Après avoir
exploré, défriché, déchiffré le monde d’après la « montée », Stéphane
Bovon, en scénariste professionnel, a décidé de nous offrir un
« prequel » à cette catastrophe fondatrice – l’élévation des eaux
jusqu’à l’altitude symbolique de mille mètres. Le troisième tome de la suite
« Gérimont » nous raconte la jeunesse du roi Louis Moray à Vevey, de
nos jours. La fresque est truculente et notre bon Stéphane en profite pour nous
narrer sa ville, les lieux emblématiques et, surtout, son microcosme politique.
Laurent Ballif, Fabienne Despot, Jérôme Christen, Oskar Freysinger en guest
star, et quelques autres encore, la peinture est enlevée, on rit à chaque
ligne, pas même d’un rire méchant. Bovon est une crème d’homme, jamais véreux,
méchant, énervé : un ami solide, ouvert, curieux, capable de toujours voir
le meilleur chez autrui … Vous avez affaire à mon double inversé ! Là où
je vous aurais glissé quelques vacheries à mots couverts, du sous-entendu en
mine de rien vitriolé, notre auteur nous offre un regard bonhomme et
perspicace.
Vous l’aurez
compris, cette saga Gérimont est le prétexte idéal afin de se regarder avec
distance, quasi la vérité d’un conte et Stéphane Bovon – dessinateur, auteur,
éditeur, graphiste, performeur, comédien, dj, etc. – nous fait partager sa …

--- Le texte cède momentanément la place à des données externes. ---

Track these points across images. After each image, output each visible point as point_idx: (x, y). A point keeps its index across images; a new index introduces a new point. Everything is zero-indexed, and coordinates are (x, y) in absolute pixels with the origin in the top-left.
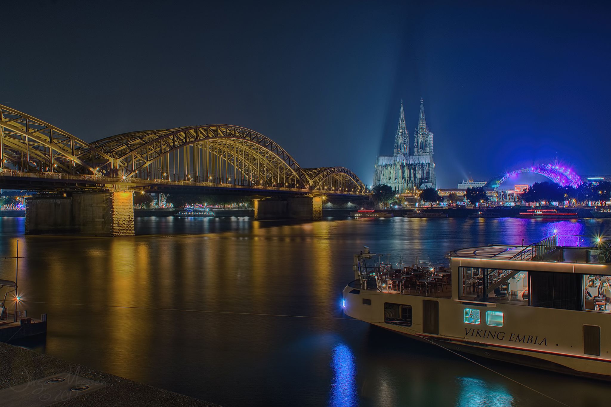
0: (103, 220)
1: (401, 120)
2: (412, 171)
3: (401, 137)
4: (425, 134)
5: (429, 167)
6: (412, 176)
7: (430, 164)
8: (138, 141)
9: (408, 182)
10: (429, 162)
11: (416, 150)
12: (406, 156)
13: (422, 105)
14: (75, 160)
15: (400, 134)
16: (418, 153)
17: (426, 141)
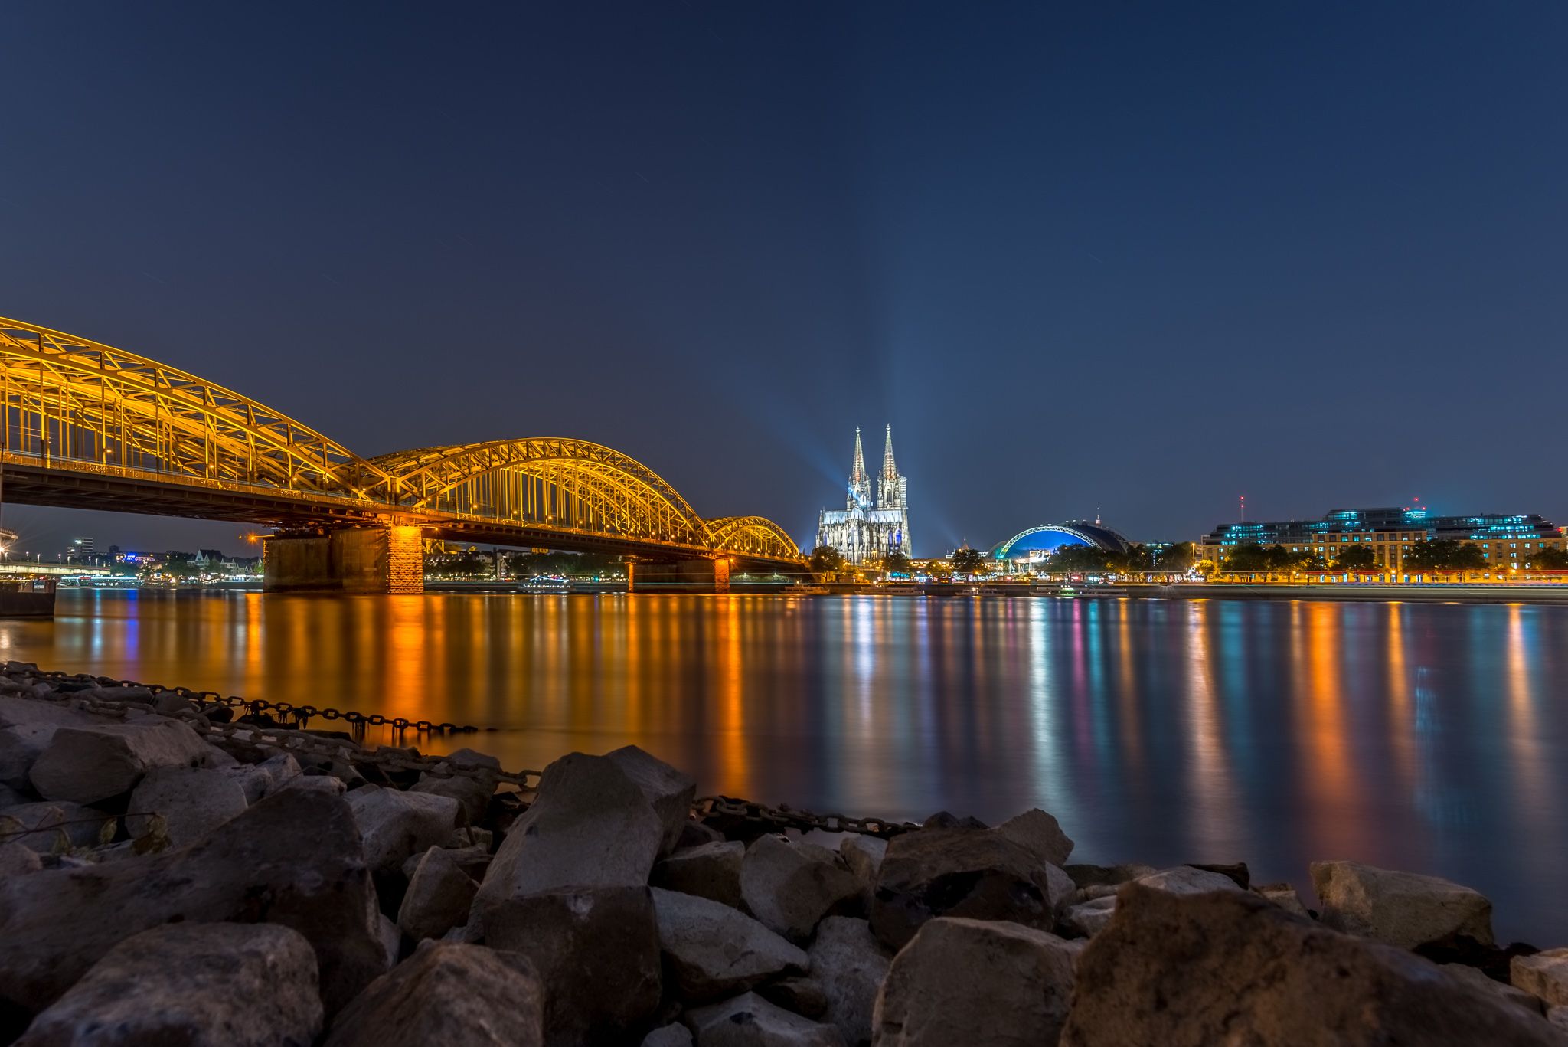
0: (375, 569)
1: (857, 456)
2: (874, 533)
3: (857, 483)
4: (895, 480)
5: (900, 527)
6: (875, 540)
7: (901, 523)
8: (436, 455)
9: (869, 551)
10: (901, 520)
11: (880, 502)
12: (865, 512)
13: (889, 435)
14: (327, 475)
15: (857, 478)
16: (883, 507)
17: (895, 490)
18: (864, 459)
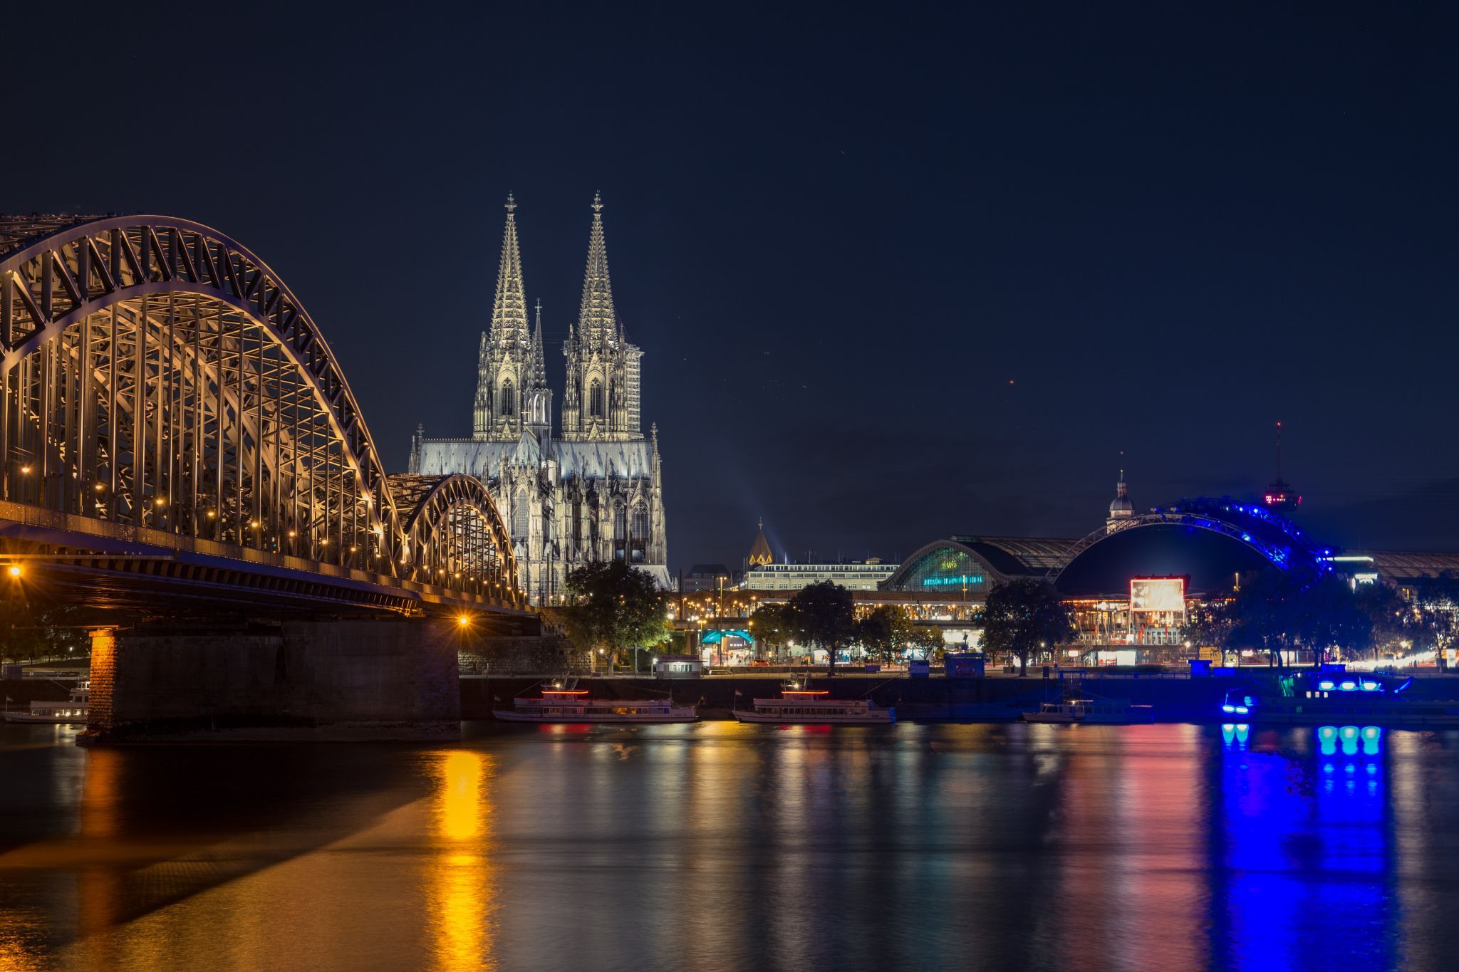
1: (506, 285)
2: (585, 509)
3: (507, 358)
4: (611, 353)
5: (645, 493)
6: (585, 529)
7: (648, 479)
9: (571, 558)
10: (646, 470)
11: (571, 417)
12: (544, 441)
13: (597, 226)
15: (503, 342)
16: (580, 430)
17: (612, 381)
18: (525, 288)
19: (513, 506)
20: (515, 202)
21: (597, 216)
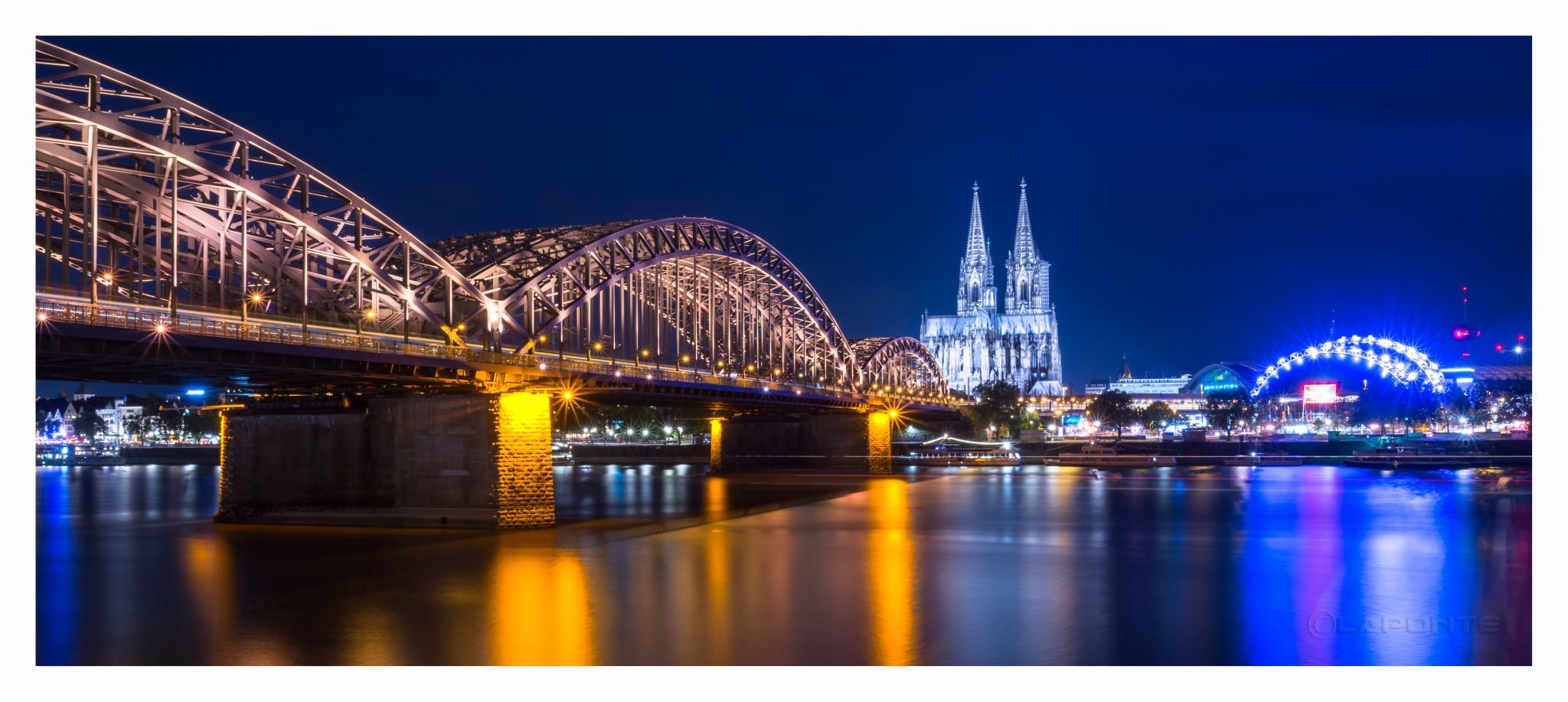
0: (466, 473)
1: (974, 231)
2: (1013, 352)
3: (974, 270)
4: (1032, 265)
5: (1048, 342)
6: (1013, 362)
7: (1050, 334)
10: (1049, 330)
11: (1010, 301)
12: (992, 315)
13: (1023, 196)
15: (972, 262)
16: (1015, 308)
17: (1033, 281)
18: (984, 232)
19: (973, 351)
20: (978, 186)
21: (1023, 191)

sagesse. Sincèrement, et sans ironie, Stéphane est un puits (sans fond) de
culture au service d’une philanthropie à la portée de tous. Il dévide une
conception créative et sagace de l’histoire et du système politique
helvétiques. Cela tombe si juste que je n’ai quasi rien à y redire, trois fois
riens, du détail, une absence un peu marquée de l’Eglise catholique dans la
réalité religieuse vaudoise contemporaine et le fait de désigner les Habsbourgs
et leurs troupes « d’Autrichiens ». Habsbourg, le berceau de la
famille impériale, est un village … argovien et, à l’époque du soulèvement
d’Uri, Schwyz et bidule, la région avait les Habsbourgs, une famille du cru
donc, pour seigneur. On ne parlait même pas encore d’empire autrichien mais de
« Saint Empire romain germanique ». Du détail.
Le premier tome
était un choc, le second permettait au lecteur de « creuser le sillon » ;
il fallait marquer les esprits avec le troisième, le meilleur des trois à mon
avis, un texte que vous pouvez lire indépendamment de ses deux prédécesseurs :
la satire politique se suffit à elle-même. Il est du reste étonnant que l’on n’ait
pas fait plus d’échos aux « Deux vies de Louis Moray » en cette année
électorale !? Une municipale de Vevey m’en faisait la remarque, me
confiant encore qu’elle avait tant ri. Bovon affecte un style « décontracté »,
un joli travail de discours direct-indirect libre et le reste dans une écriture
fluide aux effets certains et discrets. Le texte est plaisamment référencé,
bandes-dessinées, pop-rock, peinture, surtout peinture, tout l’éclectisme de l’auteur.
C’est ici que l’on rappelle la présence d’une toile de Picasso première période
au musée Jenisch, un bassin dans le cloître de la cathédrale de Barcelone. Le
roman se termine sur cette toile du reste, et quelques mystères. Bovon a mené
une intrigue façon « Lost », scénario sophistiqué et lyrique sur le
ton d’Achille Talon. Une lecture nécessaire.